Work item:
Reprint the entries without altering anything.

*-*-*

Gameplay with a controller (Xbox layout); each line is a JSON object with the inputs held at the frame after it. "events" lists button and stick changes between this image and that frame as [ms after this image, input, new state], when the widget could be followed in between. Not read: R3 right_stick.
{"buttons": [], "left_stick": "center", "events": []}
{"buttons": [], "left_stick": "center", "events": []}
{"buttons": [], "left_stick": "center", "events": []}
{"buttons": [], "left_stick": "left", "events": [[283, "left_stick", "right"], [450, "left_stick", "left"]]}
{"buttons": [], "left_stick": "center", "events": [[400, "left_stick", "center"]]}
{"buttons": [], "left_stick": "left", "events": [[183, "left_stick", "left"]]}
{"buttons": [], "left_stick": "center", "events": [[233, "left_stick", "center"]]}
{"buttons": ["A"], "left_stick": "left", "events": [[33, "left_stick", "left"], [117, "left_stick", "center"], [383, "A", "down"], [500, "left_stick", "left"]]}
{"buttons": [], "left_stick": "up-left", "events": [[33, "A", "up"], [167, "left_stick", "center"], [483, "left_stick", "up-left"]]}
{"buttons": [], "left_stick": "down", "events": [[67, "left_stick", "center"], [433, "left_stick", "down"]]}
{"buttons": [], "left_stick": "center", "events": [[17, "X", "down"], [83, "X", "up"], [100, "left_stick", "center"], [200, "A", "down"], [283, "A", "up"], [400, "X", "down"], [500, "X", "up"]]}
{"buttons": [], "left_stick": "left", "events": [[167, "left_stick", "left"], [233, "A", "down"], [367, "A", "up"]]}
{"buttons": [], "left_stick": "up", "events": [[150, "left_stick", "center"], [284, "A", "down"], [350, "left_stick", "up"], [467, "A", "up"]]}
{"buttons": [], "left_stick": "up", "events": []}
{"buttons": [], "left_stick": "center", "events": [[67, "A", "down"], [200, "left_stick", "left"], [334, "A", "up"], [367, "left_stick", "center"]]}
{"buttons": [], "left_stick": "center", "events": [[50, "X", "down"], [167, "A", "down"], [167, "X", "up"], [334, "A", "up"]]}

*-*-*

Solved problem:
Gameplay with a controller (Xbox layout); each line is a JSON object with the inputs held at the frame after it. "events" lists button and stick changes between this image and that frame as [ms after this image, input, new state], when the widget could be followed in between. Not read: R3 right_stick.
{"buttons": [], "left_stick": "center", "events": []}
{"buttons": [], "left_stick": "center", "events": []}
{"buttons": [], "left_stick": "center", "events": []}
{"buttons": [], "left_stick": "left", "events": [[283, "left_stick", "right"], [450, "left_stick", "left"]]}
{"buttons": [], "left_stick": "center", "events": [[400, "left_stick", "center"]]}
{"buttons": [], "left_stick": "left", "events": [[183, "left_stick", "left"]]}
{"buttons": [], "left_stick": "center", "events": [[233, "left_stick", "center"]]}
{"buttons": ["A"], "left_stick": "left", "events": [[33, "left_stick", "left"], [117, "left_stick", "center"], [383, "A", "down"], [500, "left_stick", "left"]]}
{"buttons": [], "left_stick": "up-left", "events": [[33, "A", "up"], [167, "left_stick", "center"], [483, "left_stick", "up-left"]]}
{"buttons": [], "left_stick": "down", "events": [[67, "left_stick", "center"], [433, "left_stick", "down"]]}
{"buttons": [], "left_stick": "center", "events": [[17, "X", "down"], [83, "X", "up"], [100, "left_stick", "center"], [200, "A", "down"], [283, "A", "up"], [400, "X", "down"], [500, "X", "up"]]}
{"buttons": [], "left_stick": "left", "events": [[167, "left_stick", "left"], [233, "A", "down"], [367, "A", "up"]]}
{"buttons": [], "left_stick": "up", "events": [[150, "left_stick", "center"], [284, "A", "down"], [350, "left_stick", "up"], [467, "A", "up"]]}
{"buttons": [], "left_stick": "up", "events": []}
{"buttons": [], "left_stick": "center", "events": [[67, "A", "down"], [200, "left_stick", "left"], [334, "A", "up"], [367, "left_stick", "center"]]}
{"buttons": [], "left_stick": "center", "events": [[50, "X", "down"], [167, "A", "down"], [167, "X", "up"], [334, "A", "up"]]}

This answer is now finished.